Specifically, a franchisee must immediately stop operating the Deck Medic business under the Deck Medic system and must not represent themselves as a current or former franchisee. The franchisee is also obligated to discontinue using any aspect of the Deck Medic system, including confidential information, licensed marks, business management system data, the operations manual, system supplies, approved services and products, and any other advertising or marketing materials associated with Deck Medic.
Furthermore, the franchisee is required to return the operations manual, confidential information, and all other company property to Deck Medic.

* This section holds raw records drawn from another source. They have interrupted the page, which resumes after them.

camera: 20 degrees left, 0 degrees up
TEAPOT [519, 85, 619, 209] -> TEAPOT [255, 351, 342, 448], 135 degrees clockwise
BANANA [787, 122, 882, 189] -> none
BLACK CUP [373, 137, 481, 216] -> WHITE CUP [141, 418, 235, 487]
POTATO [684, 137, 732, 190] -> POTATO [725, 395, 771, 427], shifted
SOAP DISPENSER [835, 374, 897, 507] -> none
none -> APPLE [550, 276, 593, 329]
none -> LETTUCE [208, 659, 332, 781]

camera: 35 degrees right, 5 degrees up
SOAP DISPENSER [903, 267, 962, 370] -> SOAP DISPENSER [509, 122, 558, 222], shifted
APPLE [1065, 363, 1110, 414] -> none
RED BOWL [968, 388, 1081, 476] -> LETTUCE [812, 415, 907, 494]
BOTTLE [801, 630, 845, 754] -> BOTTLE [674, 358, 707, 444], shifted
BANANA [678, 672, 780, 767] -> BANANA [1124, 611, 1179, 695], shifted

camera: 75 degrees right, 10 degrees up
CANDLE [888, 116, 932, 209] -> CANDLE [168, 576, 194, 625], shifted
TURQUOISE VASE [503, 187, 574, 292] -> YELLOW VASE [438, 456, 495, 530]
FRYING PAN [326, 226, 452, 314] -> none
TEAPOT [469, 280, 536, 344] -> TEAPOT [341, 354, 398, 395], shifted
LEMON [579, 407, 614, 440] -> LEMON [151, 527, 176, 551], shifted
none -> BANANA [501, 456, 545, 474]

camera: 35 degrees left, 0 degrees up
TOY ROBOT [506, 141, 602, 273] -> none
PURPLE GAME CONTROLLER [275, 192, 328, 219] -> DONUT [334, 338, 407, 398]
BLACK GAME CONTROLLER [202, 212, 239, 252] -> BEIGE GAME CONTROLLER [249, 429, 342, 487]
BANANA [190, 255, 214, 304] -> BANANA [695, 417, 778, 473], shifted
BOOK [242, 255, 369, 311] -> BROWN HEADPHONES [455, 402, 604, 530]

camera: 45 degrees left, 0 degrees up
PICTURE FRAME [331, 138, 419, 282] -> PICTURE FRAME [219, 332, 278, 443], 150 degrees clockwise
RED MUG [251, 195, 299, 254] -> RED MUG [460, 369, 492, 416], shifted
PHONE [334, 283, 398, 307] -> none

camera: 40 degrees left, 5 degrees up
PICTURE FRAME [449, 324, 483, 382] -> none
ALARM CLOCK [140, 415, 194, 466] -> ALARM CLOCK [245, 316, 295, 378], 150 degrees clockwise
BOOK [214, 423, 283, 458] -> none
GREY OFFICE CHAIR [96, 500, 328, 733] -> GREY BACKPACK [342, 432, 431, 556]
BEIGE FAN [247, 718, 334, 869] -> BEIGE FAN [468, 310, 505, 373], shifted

They must also cease accessing any digital media or systems that contain Deck Medic's information. Additionally, the franchisee must modify their former Deck Medic business location to remove any branding or features that identify it as a Deck Medic business, ensuring it is completely de-identified to avoid public confusion. By fulfilling these obligations, a franchisee can properly cease operations without risking further action from Deck Medic.